Management versus Union

I read a case some years ago about a multi-national that operated somewhere in Africa (I seem to remember it was in South Africa, but as I haven't been able to locate the case, I am not sure how accurate my impression is). 

Company management was in wage negotiations with their workers, and were toeing a very hard line about start times, travel allowances and wages with the union.

The management team had no empathy with the workers.

After trying to present a cogent arguments and being unable to make headway, the union reps arranged to take the managers out to workers' homes out in the townships (somewhere like Soweto), and showed them the employees journey to work each day. The managers were picked up and bussed to employees homes by around 4am in the morning, then shadowed employees on their two and a half hour walk - bus - train - walk trips into work.

Managers saw the very low quality shanties that their employees were living in, saw the deprivation, and the persistence that their people demonstrated in getting to work each day, then arriving home very late at night, before doing it all again the next day. 
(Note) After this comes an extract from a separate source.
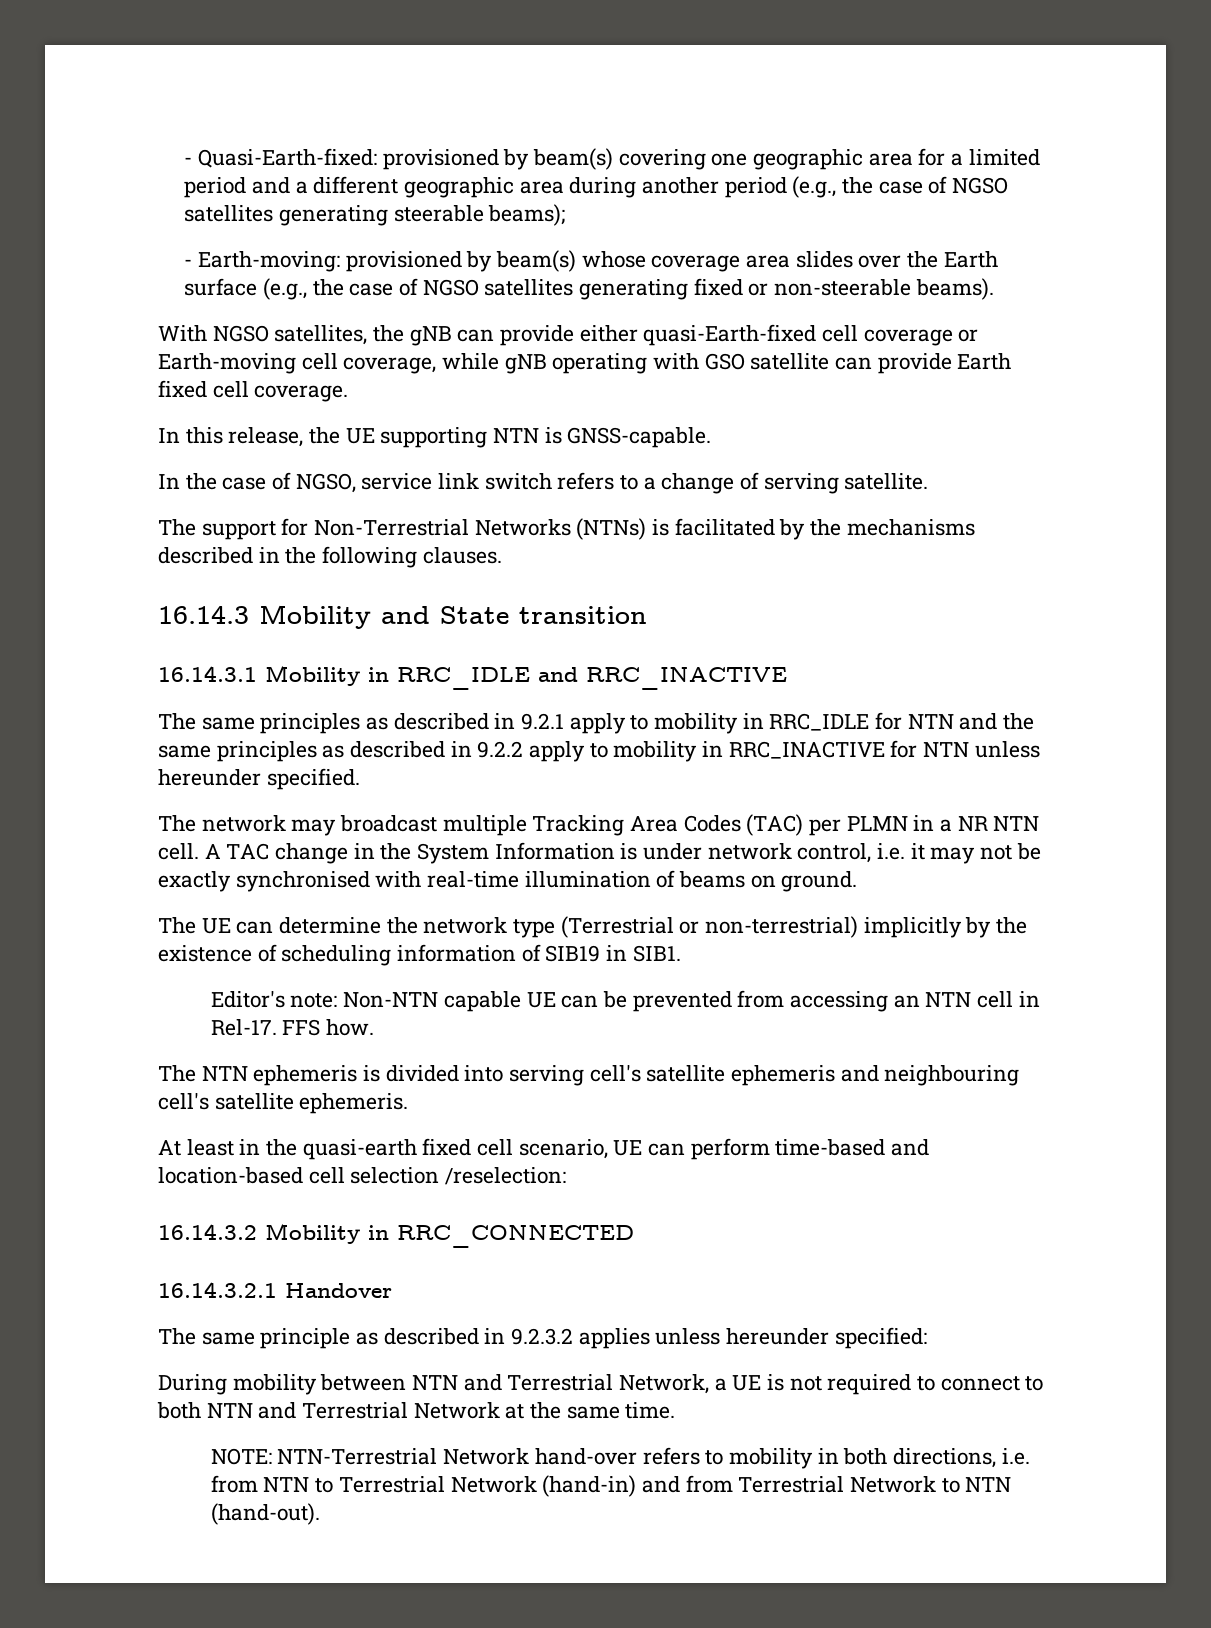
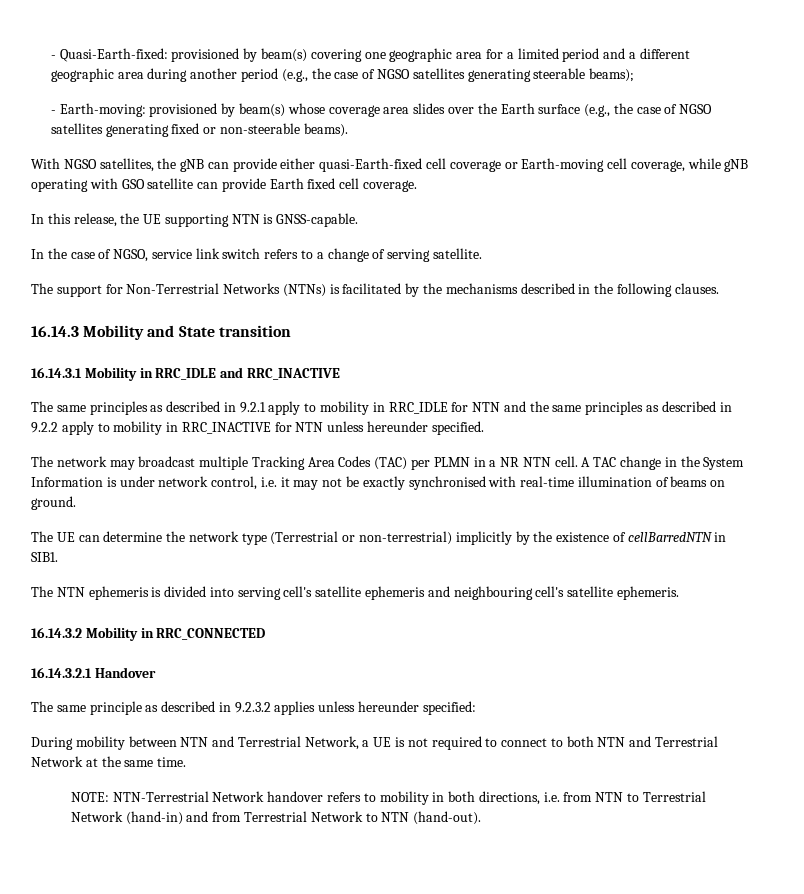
[281,944,681,966] [210,990,1040,1012] [210,1019,375,1036] scheduling information of SIB19 in SIB1. // Editor's note: Non-NTN capable UE can be prevented from accessing an NTN cell in Rel-17. FFS how. -> [627,532,727,542] [31,552,58,562] cellBarredNTN in SIB1.
[158,1138,930,1160] [158,1167,567,1185] // At least in the quasi-earth fixed cell scenario, UE can perform time-based and location-based cell selection /reselection: -> (679, 593) none
[534,1448,637,1465] hand-over -> [267,791,324,802] handover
Management suddenly saw what they were forcing on their workers.

Sharing that journey completely changed how that company handled pay negotiations from that time onwards, as they generated more empathy and a shared perspective of what they were working towards together as an organisation. They worked to increase payments to employees, not to decrease them.

Illustrating the problem in a way that makes it real to us - providing it is done without accusation - is often far more useful than argument.


Sam
  • Reference:  Kotter, John & Cohen, Dan S. (2002). The Heart of Change. USA: Harvard Business School Press.